═════ Data to process ═════

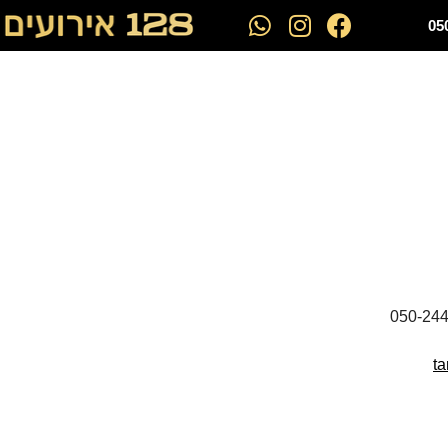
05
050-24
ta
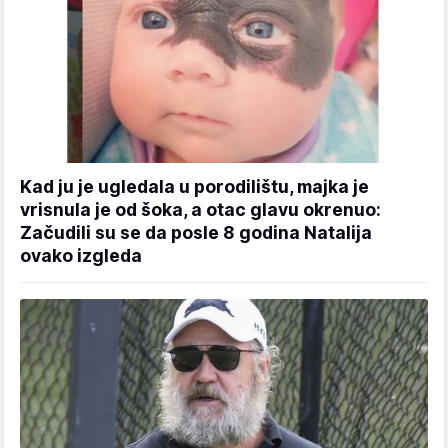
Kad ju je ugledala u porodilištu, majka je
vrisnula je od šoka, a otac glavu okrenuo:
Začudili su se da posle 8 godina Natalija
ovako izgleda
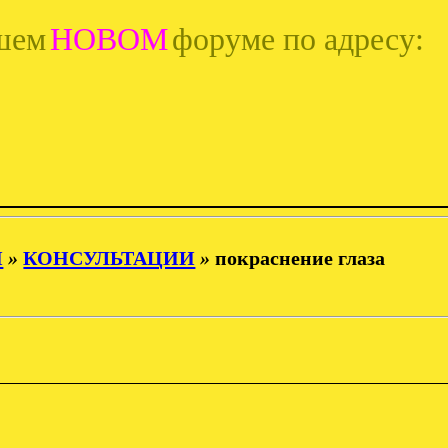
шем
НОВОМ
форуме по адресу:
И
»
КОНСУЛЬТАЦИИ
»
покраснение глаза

═════

The task:
Repeat all of the material above exactly, leaving out pictures.

Finished task:
05
050-24
ta
Kad ju je ugledala u porodilištu, majka je
vrisnula je od šoka, a otac glavu okrenuo:
Začudili su se da posle 8 godina Natalija
ovako izgleda
шем
НОВОМ
форуме по адресу:
И
»
КОНСУЛЬТАЦИИ
»
покраснение глаза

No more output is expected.